Michelle is mean, but when she is out of drugs she gets meaner. “Whatever you do, don’t eat anything when I’m not looking,” she orders while I make a peanut butter and jelly sandwich that she has allowed. “I can’t afford to feed you too! That’s up to John.”

“No? Okay.” I feel badgered, guilty, and obligated for taking anything. I eat what she gives me because I am starving, but there is no taste; it’s like forcing down cardboard.

I don’t know my days anymore; the drapes are always drawn, keeping any light out of the tiny living space. It is confusing, but I don’t think about it. I don’t think about much. There is no more poetry in me. I’m a zombie… the walking, lying, breathing, living dead. I know weeks have gone by.

Michelle sometimes has to leave me in her apartment alone. “I’m going to see the manager,” she tells me. “I’ll be right back. Don’t answer the door for anyone while I’m gone.

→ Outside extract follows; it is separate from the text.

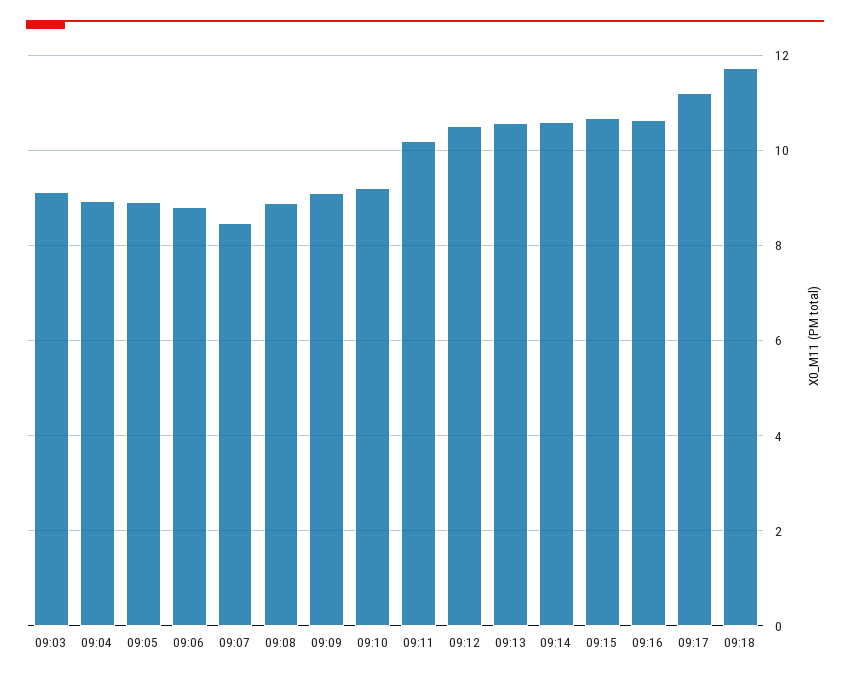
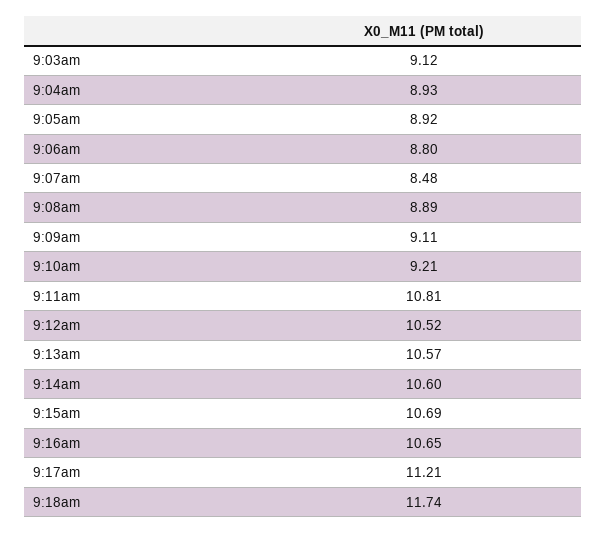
09:11: 10.2 -> 10.81

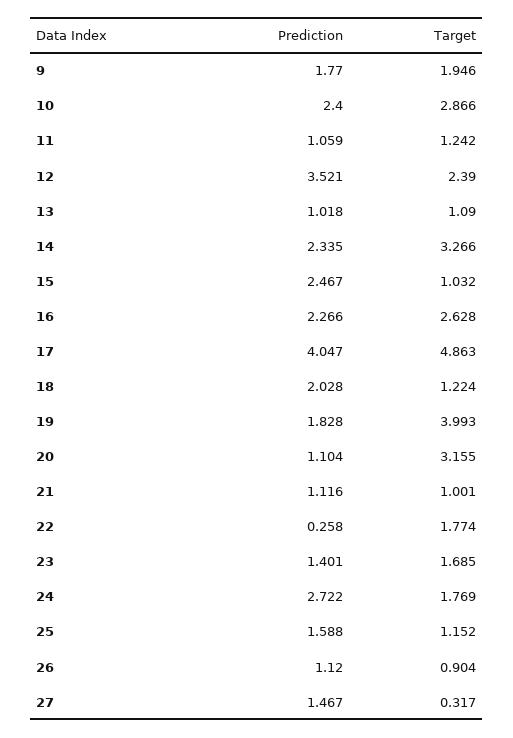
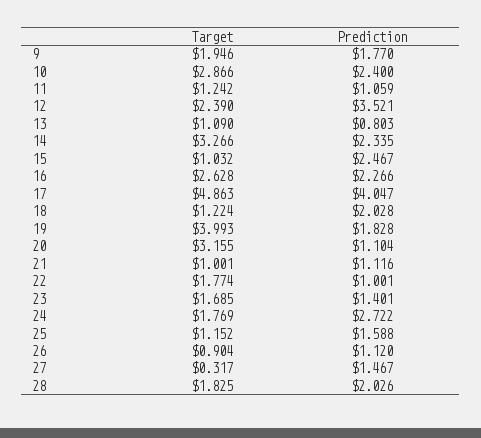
Prediction, 13: 1.018 -> 0.803
Prediction, 22: 0.258 -> 1.001
Target, 28: none -> 1.825
Prediction, 28: none -> 2.026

I’ll fucking know if you do, Dawn. And don’t fucking touch anything!”

I listen to the locks of the dead bolt click behind her and feel caught in an inescapable trap.

Time is nothing to me now, but I know it’s there. John is skipping days before he shows up with any drugs, and Michelle is getting pissed. She doesn’t like how John comes in loaded out of his mind with only scrapings to show for the money she’s given him. She throws fits and flings shoes against the wall. It isn’t long before she hatches a plan.

“Where the fuck are my things? Where is my money?”

“What things? I, I don’t know about your money.”